My kid has two dads. I am the one who is quicker to tell Andrew that he's playing a little too rough. But I'm also the one who has to hold her while she gets her shots, since I'm the one who can stomach it with a stiff upper lip. We both possess traditionally "hard" and "soft" qualities, as all parents do. Ryan T. Anderson doesn't get to live in a fictional "sugar, spice and everything nice" + "snakes, snails, and puppy dog tails" world of neatly delineated parenting. That is not our world. And by "our," I don't mean my family—I mean Earth, proper (and America, most specifically).
Then let's talk about intent and purpose. Ryan, like so many social conservatives, talks about the child's need. About what is supposedly "best." About their—all of them. all the billions. every one— supposedly longing for another kind of structure, should that structure be something other than mom and dad for life. This one drives me nuts.
While I will never go fully into the details of Savannah's birth, I will tell you some pertinent facts.
(1) Andrew and I have been with Savannah since her first breath of life. I actually cut the cord.
(2) We fought harder to be the parents of this kid than for anything we've ever before fought. This was not an unconsidered or unwanted development, as many births are. Every second of our path toward parenting was a conscious act of love; every second of our parenting is born of this same impetus.
(3) In the days leading up to her birth, the word "fate" was thrown around a lot, by all involved parties.
(4) This was a thoroughly "pro-life" decision. There were other choices.
(5) Andrew and I were screened in ways that few parents have to be. We didn't squeak by. Our fitness, capabilities, and characteristics highlighted us as proper potential parents.

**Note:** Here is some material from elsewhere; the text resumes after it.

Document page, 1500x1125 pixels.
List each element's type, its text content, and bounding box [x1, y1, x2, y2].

In her six months of life, the time that I have been more than fifteen feet from my daughter is still measured in hours, not days. There is not a second that goes by that Andrew and I are not thinking about her and what is best for her life. I have not engaged in one act, big or small, since September of last year without considering how it might impact her.

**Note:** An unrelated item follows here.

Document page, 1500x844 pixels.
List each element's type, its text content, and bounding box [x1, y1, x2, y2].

Like gender roles, there are all different kinds of parents with a myriad of commitment levels, resources, motivations, and views on what their role is to be. Andrew and I have chosen to be very hands-on, and we are fortunate enough to have lives that allow us to be. It's also just kind of who we are, as a couple and now as a trio. Other families are different, based on both need and want.

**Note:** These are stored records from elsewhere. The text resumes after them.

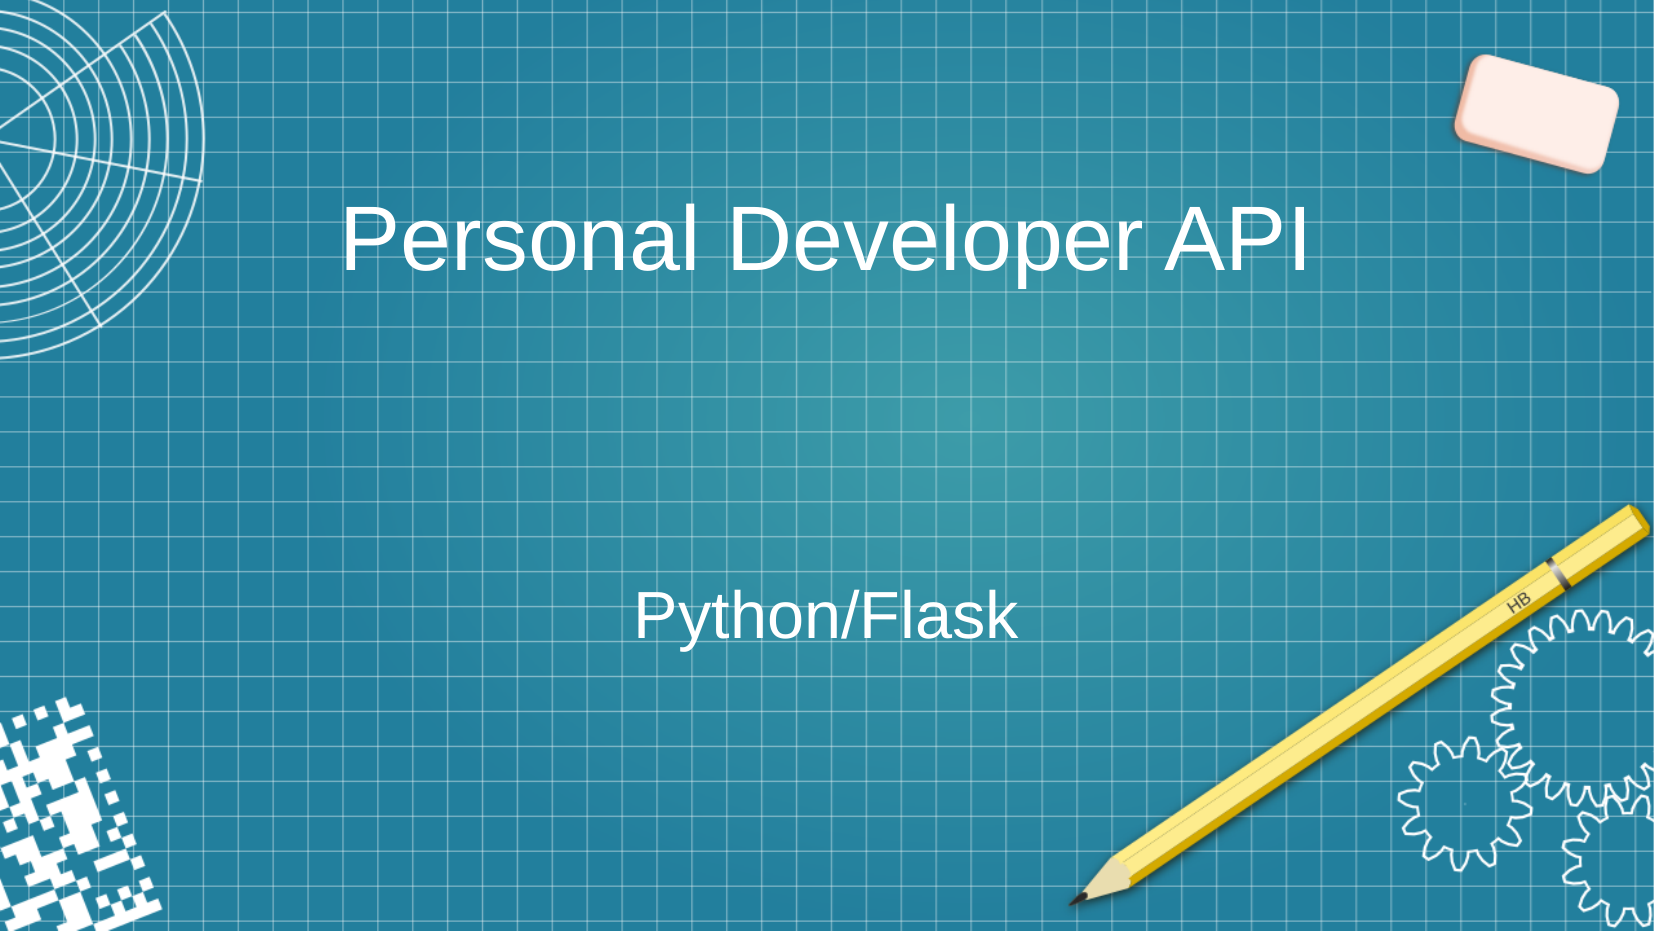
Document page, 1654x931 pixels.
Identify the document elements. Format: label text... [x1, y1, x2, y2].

title Personal Developer API [82, 132, 1571, 346]
picture [0, 0, 1654, 931]
subtitle Python/Flask [82, 389, 1571, 842]
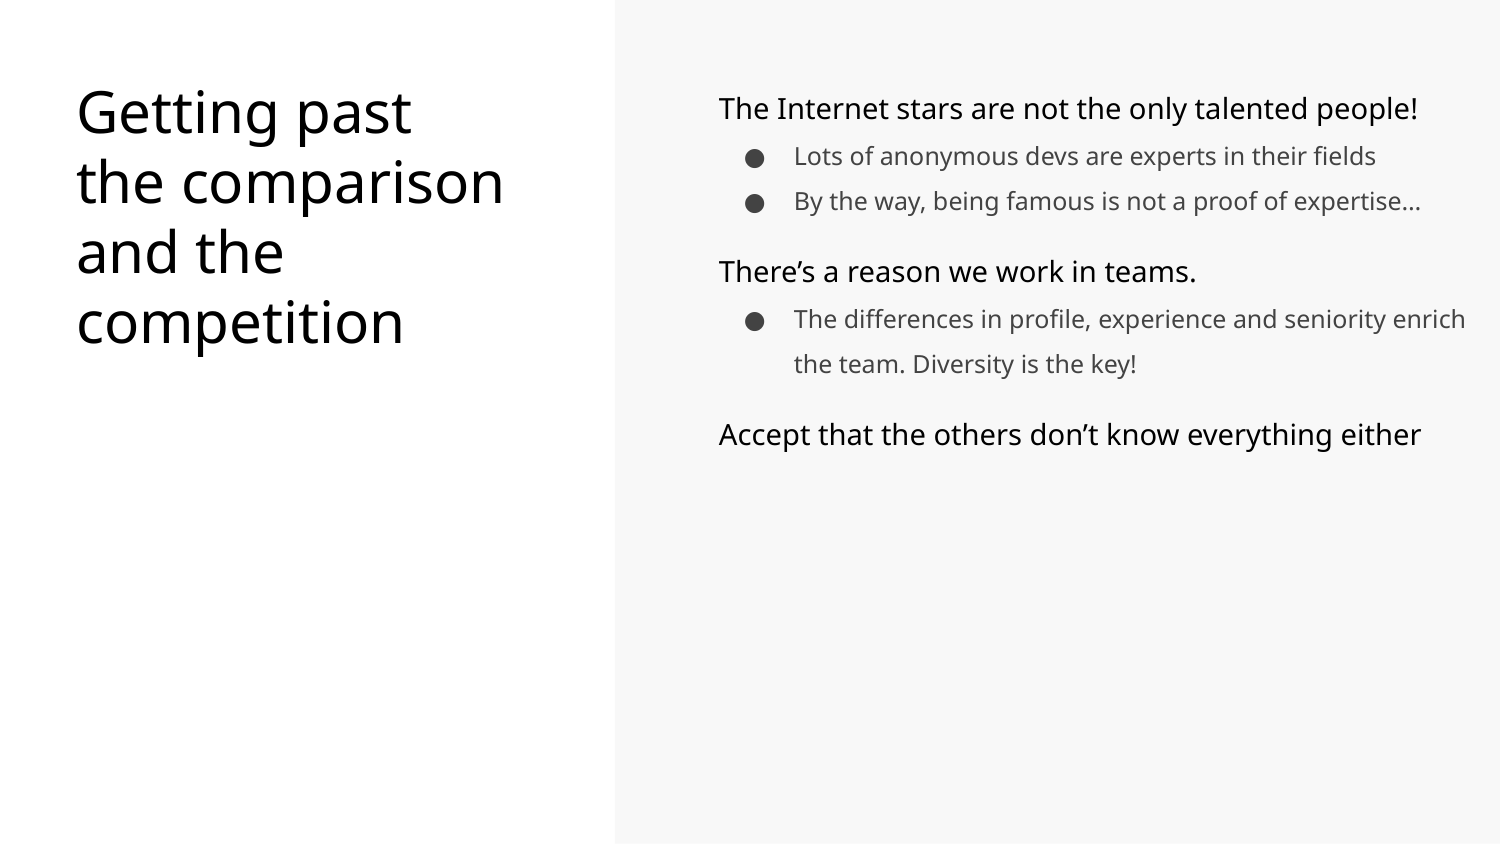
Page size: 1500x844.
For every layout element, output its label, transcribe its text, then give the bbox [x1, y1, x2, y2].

text_box The Internet stars are not the only talented people! Lots of anonymous devs are experts in their fields By the way, being famous is not a proof of expertise… There’s a reason we work in teams. The differences in profile, experience and seniority enrich the team. Diversity is the key! Accept that the others don’t know everything either [718, 73, 1475, 771]
text_box [614, 0, 1500, 844]
title Getting past the comparison and the competition [76, 75, 513, 371]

And that is the point: there are many different types of families, realities that brought them together, and views on the "proper" way to move through this world. There are also many different kinds of kids with various longings that go far beyond whether or not they were raised by a mom and a dad (many of us gay kids of straight parents know this all too well). It is simply ignorance to pretend that ours is a June and Ward Cleaver world, with little Beavers who get some sort of golden ticket by virtue of their parents differing genitalia.. It isn't that kind of world. It never really was that kind of world, really. And it shouldn't be that kind of world. "Diversity" isn't just the liberal code word that people like Ryan have so shamefully besmirched it as being. Our world is, in fact, diverse. That's a good thing.